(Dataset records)
↓
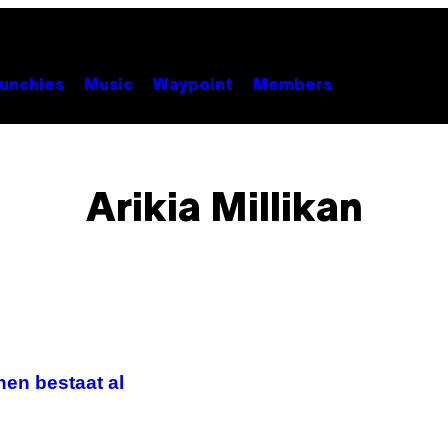
unchies
Music
Waypoint
Members
Arikia Millikan
nen bestaat al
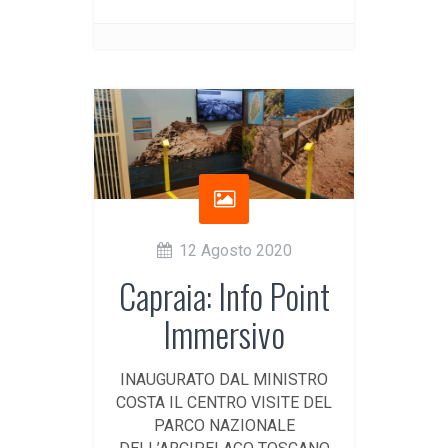
12 Agosto 2020
Capraia: Info Point
Immersivo
INAUGURATO DAL MINISTRO
COSTA IL CENTRO VISITE DEL
PARCO NAZIONALE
↑
> **Work instructions**
Set the entries down again exactly. Do not include the images.

> **Exercise answer**
unchies
Music
Waypoint
Members
Arikia Millikan
nen bestaat al
12 Agosto 2020
Capraia: Info Point
Immersivo
INAUGURATO DAL MINISTRO
COSTA IL CENTRO VISITE DEL
PARCO NAZIONALE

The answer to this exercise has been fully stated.